• **RECORD EXCERPTS**:
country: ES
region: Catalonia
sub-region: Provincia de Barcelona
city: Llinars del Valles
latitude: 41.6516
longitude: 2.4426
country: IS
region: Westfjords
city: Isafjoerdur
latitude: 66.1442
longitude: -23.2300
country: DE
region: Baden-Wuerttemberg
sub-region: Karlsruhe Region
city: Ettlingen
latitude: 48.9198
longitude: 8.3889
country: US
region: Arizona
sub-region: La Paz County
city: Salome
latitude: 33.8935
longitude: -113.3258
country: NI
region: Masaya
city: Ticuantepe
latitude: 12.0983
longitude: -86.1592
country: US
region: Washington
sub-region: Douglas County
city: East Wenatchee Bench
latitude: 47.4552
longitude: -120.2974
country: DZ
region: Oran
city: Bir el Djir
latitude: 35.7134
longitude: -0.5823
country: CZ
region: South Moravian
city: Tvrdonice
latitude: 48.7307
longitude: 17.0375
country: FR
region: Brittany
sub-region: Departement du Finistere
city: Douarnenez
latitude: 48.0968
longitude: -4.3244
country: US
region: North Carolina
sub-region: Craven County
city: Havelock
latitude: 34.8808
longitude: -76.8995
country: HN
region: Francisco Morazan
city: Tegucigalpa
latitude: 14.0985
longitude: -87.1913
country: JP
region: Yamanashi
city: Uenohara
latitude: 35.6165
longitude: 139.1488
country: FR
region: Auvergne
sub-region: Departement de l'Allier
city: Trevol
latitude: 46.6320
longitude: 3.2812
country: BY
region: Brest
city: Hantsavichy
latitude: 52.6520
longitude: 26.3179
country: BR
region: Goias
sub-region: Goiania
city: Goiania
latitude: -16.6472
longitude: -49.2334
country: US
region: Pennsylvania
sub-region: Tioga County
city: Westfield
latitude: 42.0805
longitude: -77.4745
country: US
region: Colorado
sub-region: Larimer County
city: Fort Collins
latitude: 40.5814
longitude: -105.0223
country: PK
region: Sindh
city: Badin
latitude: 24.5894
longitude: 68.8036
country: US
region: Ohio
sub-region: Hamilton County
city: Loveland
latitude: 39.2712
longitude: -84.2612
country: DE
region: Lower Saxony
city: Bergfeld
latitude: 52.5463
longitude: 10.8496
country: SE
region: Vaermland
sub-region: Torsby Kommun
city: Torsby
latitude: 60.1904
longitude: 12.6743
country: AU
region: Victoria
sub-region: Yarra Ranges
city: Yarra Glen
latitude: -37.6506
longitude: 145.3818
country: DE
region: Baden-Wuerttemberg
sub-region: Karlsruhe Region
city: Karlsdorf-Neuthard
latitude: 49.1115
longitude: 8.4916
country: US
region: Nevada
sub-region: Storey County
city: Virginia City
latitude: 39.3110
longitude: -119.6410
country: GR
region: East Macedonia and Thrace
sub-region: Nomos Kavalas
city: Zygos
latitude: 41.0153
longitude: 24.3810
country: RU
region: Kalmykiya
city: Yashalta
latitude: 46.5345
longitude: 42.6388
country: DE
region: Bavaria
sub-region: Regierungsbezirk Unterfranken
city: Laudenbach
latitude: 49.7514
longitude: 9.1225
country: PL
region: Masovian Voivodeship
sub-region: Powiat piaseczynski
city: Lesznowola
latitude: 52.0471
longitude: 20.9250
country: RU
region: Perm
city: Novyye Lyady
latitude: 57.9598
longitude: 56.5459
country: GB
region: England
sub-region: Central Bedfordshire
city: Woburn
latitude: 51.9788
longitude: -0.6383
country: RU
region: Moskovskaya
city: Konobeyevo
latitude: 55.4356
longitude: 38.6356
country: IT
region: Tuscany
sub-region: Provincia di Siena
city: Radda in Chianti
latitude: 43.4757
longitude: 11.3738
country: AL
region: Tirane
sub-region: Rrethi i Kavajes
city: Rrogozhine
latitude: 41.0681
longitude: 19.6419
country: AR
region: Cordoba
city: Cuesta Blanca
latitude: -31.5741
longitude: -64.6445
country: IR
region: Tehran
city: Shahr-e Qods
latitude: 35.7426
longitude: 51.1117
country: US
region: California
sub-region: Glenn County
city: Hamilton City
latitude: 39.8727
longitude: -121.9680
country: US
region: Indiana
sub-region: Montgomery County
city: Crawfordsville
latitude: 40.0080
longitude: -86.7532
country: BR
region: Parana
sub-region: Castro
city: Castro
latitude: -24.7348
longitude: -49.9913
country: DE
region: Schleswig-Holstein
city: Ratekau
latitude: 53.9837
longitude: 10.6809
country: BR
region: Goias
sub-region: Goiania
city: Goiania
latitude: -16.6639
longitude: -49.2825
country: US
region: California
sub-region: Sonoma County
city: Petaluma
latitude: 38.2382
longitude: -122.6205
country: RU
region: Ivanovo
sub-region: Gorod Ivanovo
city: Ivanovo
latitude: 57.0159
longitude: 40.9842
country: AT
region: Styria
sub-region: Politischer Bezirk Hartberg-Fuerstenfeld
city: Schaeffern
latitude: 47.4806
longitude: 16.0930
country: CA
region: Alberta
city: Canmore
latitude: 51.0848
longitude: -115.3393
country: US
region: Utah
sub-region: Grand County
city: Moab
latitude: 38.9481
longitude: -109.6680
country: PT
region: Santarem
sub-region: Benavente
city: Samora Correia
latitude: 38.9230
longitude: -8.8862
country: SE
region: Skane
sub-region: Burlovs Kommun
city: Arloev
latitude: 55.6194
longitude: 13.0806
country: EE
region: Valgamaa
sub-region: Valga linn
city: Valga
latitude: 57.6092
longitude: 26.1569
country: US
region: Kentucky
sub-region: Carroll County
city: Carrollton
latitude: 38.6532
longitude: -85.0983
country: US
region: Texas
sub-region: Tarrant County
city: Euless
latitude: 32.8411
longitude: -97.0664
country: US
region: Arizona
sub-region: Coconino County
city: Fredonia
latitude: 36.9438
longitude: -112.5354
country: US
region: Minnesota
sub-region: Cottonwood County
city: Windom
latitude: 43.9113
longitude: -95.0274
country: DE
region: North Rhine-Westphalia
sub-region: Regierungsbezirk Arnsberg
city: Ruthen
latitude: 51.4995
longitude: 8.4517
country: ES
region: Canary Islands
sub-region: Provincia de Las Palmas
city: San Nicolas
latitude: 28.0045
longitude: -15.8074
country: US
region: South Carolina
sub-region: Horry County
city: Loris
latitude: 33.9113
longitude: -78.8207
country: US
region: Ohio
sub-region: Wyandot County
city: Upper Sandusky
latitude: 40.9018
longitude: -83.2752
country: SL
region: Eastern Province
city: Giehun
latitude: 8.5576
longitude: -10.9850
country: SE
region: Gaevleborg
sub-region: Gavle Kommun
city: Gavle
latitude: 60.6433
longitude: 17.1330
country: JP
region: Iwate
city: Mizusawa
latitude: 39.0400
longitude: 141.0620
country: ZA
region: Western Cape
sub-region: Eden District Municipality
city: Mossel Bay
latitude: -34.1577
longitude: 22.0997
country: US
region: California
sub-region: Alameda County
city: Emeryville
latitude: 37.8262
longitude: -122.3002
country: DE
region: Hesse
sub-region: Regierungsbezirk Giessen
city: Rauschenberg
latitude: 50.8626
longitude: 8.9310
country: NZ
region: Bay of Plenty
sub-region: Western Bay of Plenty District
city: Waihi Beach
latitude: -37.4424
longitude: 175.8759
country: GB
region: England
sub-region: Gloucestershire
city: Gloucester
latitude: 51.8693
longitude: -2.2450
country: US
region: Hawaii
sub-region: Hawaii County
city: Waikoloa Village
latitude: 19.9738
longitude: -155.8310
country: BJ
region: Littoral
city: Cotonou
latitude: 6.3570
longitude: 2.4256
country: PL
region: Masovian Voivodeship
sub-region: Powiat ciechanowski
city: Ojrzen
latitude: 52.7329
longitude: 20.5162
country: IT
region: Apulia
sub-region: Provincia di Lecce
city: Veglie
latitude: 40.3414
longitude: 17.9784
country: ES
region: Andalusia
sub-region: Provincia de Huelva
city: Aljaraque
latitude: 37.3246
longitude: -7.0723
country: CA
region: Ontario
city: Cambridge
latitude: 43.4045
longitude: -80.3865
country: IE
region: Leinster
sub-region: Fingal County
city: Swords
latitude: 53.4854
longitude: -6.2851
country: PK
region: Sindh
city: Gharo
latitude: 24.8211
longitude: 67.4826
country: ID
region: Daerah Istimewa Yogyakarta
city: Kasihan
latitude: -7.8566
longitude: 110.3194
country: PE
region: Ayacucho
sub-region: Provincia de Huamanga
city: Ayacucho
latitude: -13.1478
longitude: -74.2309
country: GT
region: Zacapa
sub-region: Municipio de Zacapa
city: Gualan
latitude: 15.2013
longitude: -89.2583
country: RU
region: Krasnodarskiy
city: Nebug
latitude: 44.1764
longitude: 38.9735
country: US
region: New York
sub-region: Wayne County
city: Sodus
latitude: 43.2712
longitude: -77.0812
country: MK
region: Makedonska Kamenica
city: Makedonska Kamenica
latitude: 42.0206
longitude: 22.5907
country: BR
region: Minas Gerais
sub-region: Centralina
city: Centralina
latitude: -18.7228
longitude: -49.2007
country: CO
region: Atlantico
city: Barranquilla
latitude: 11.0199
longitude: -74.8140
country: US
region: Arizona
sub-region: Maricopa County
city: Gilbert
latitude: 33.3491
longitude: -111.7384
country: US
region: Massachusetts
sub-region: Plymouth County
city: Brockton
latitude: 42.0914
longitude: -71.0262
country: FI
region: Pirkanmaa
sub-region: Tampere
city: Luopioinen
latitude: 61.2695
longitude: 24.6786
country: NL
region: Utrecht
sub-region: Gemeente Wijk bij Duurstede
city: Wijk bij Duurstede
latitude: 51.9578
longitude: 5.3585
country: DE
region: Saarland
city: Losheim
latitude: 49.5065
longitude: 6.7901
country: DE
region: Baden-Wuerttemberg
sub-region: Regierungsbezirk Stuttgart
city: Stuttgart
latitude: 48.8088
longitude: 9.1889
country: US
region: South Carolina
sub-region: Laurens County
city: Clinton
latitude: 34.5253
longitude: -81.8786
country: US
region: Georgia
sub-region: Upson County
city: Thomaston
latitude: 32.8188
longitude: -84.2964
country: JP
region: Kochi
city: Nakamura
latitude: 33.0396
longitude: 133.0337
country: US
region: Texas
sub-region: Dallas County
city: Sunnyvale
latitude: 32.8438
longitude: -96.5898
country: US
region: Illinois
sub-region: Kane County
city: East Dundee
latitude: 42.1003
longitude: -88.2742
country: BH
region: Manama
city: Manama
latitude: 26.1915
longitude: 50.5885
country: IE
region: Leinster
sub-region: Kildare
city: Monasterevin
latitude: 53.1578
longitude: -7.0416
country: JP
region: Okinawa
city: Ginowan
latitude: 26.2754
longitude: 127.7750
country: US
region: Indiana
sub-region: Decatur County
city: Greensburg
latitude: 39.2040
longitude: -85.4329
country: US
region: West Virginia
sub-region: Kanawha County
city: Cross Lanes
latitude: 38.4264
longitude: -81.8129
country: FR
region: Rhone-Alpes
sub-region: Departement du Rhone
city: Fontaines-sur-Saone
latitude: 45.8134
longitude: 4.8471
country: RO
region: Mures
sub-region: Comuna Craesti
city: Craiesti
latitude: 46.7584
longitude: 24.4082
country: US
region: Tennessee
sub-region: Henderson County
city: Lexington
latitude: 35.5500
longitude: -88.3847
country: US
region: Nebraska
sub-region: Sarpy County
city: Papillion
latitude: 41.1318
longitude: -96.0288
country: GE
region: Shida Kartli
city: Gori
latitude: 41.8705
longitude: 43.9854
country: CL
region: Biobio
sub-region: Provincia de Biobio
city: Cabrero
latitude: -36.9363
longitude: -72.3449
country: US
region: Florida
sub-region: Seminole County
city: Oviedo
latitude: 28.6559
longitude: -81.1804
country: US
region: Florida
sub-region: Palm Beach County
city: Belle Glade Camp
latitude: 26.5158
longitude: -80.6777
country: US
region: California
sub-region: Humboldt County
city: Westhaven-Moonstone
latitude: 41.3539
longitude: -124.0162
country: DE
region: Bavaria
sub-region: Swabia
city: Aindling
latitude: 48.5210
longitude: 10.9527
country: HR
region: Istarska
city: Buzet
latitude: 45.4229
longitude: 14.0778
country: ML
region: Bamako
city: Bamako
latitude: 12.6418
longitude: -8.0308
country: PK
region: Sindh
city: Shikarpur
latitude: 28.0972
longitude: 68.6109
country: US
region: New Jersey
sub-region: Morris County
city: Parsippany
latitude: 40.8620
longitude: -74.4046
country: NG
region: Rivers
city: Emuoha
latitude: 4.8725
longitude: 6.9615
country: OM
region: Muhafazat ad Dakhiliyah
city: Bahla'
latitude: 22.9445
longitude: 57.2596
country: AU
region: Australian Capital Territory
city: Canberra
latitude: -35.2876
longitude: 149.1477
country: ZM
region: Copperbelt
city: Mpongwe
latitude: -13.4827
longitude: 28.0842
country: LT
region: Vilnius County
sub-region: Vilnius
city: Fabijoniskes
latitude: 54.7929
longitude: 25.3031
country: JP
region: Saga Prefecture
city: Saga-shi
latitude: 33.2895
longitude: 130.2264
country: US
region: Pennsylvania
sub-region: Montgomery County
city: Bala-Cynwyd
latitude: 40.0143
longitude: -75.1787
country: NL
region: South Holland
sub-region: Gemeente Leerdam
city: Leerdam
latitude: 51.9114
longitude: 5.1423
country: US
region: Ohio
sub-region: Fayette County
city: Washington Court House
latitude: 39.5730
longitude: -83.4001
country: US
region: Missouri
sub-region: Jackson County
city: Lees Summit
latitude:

• **PROBLEM REQUIREMENTS**: Turn the items, from their start through the line containing "region: Auvergne", into a two-column CSV with the columns field and value. Give one row per line, with each entry in its own quoted field and any line breaks turned into spaces.

• **WRITTEN SOLUTION**:
field,value
"country:","ES"
"region:","Catalonia"
"sub-region:","Provincia de Barcelona"
"city:","Llinars del Valles"
"latitude:","41.6516"
"longitude:","2.4426"
"country:","IS"
"region:","Westfjords"
"city:","Isafjoerdur"
"latitude:","66.1442"
"longitude:","-23.2300"
"country:","DE"
"region:","Baden-Wuerttemberg"
"sub-region:","Karlsruhe Region"
"city:","Ettlingen"
"latitude:","48.9198"
"longitude:","8.3889"
"country:","US"
"region:","Arizona"
"sub-region:","La Paz County"
"city:","Salome"
"latitude:","33.8935"
"longitude:","-113.3258"
"country:","NI"
"region:","Masaya"
"city:","Ticuantepe"
"latitude:","12.0983"
"longitude:","-86.1592"
"country:","US"
"region:","Washington"
"sub-region:","Douglas County"
"city:","East Wenatchee Bench"
"latitude:","47.4552"
"longitude:","-120.2974"
"country:","DZ"
"region:","Oran"
"city:","Bir el Djir"
"latitude:","35.7134"
"longitude:","-0.5823"
"country:","CZ"
"region:","South Moravian"
"city:","Tvrdonice"
"latitude:","48.7307"
"longitude:","17.0375"
"country:","FR"
"region:","Brittany"
"sub-region:","Departement du Finistere"
"city:","Douarnenez"
"latitude:","48.0968"
"longitude:","-4.3244"
"country:","US"
"region:","North Carolina"
"sub-region:","Craven County"
"city:","Havelock"
"latitude:","34.8808"
"longitude:","-76.8995"
"country:","HN"
"region:","Francisco Morazan"
"city:","Tegucigalpa"
"latitude:","14.0985"
"longitude:","-87.1913"
"country:","JP"
"region:","Yamanashi"
"city:","Uenohara"
"latitude:","35.6165"
"longitude:","139.1488"
"country:","FR"
"region:","Auvergne"